8. Il résulte de ce qui précède que, les dispositions de l’article 10 du règlement des accueils périscolaires étant illégales, la décision refusant d’inscrire la fille de Mme G… et de M. C… à la cantine scolaire est elle-même illégale. Par suite, la commune de Besançon n’est pas fondée à soutenir que c’est à tort que, par le jugement attaqué, le tribunal administratif de Besançon a annulé cette décision, ainsi que celle rejetant le recours gracieux formé par les intéressés.

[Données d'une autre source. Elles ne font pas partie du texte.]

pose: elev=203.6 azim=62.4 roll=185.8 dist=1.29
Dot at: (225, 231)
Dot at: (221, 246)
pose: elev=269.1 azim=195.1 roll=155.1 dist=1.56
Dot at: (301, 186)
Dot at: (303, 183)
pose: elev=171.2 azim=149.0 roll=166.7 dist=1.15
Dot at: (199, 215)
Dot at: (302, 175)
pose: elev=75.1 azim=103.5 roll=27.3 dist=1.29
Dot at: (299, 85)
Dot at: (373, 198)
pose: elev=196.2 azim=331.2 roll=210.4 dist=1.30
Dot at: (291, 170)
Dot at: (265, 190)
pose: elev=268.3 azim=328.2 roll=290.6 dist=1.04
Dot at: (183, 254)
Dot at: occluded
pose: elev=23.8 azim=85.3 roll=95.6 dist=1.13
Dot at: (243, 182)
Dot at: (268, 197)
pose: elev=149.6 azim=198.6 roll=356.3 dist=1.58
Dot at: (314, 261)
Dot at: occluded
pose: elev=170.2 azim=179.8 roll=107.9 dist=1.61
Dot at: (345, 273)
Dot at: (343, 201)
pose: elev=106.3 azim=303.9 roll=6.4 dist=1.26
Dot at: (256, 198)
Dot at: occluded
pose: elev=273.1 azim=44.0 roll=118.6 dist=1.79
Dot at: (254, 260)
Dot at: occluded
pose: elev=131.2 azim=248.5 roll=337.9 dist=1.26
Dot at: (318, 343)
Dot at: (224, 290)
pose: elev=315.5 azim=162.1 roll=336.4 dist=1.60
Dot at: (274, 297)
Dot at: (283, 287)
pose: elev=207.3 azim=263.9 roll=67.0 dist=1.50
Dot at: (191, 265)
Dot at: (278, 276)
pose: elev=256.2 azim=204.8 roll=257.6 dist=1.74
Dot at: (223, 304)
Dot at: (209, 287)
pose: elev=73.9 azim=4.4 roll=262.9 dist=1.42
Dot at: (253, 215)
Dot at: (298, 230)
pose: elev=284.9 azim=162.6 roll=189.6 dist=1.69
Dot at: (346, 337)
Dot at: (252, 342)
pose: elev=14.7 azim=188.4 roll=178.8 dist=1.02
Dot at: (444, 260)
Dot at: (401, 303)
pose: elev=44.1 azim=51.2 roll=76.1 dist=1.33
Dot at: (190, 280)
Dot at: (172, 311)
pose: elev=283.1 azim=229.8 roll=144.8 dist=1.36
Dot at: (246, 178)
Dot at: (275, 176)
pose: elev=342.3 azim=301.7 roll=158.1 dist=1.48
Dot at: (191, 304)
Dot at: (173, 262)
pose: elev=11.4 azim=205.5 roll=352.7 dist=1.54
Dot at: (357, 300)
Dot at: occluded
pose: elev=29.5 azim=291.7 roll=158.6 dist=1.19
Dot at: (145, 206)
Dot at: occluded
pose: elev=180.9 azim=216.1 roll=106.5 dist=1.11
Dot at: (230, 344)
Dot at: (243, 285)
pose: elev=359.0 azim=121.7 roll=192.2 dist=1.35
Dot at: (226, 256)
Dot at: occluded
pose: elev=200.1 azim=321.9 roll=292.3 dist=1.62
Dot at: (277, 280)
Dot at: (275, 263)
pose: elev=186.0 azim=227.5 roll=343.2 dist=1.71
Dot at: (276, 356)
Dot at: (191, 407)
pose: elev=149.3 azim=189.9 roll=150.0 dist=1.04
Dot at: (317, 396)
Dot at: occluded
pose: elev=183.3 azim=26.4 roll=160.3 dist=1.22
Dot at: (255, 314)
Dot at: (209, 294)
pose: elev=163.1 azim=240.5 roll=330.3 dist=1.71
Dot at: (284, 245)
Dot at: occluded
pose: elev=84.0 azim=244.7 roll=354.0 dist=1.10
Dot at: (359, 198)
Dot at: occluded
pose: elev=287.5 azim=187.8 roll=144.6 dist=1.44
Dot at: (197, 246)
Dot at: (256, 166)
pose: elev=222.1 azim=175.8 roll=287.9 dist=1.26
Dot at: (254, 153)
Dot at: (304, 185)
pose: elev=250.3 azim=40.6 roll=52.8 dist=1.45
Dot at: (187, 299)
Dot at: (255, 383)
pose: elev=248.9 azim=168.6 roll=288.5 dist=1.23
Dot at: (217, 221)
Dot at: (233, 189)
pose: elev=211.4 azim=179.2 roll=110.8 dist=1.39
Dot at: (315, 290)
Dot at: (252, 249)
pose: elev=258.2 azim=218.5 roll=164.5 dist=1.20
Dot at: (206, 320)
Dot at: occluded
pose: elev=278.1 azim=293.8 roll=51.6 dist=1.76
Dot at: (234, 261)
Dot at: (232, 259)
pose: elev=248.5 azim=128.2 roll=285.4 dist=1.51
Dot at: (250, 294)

Sur les frais de justice :

9. Les dispositions de l’article L. 761-1 du code de justice administrative font obstacle à ce qu’il soit mis à la charge de Mme G… et de M. C…, qui ne sont pas la partie perdante dans la présente instance, la somme réclamée par la commune de Besançon au titre des frais exposés par elle et non compris dans les dépens. Il y a lieu, en revanche, dans les circonstances de l’espèce, de mettre à la charge de la requérante le versement aux défendeurs de la somme de 1 500 euros en application des dispositions de l’article L. 761-1 du code de justice administrative.


D E C I D E :

Article 1er : L’intervention de la Fédération des conseils de parents d’élèves des écoles publiques n’est pas admise.

Article 2 : La requête de la commune de Besançon est rejetée.

Article 3 : La commune de Besançon versera à Mme G… et à M. C… la somme de 1 500 euros en application des dispositions de l’article L. 761-1 du code de justice administrative.

Article 4 : Le présent arrêt sera notifié à la commune de Besançon et à Me F… pour Mme E… G… et M. A… C… et la Fédération des conseils de parents d’élèves des écoles publiques en application des dispositions de l’article 13 de l’ordonnance n° 2020-305 du 25 mars 2020.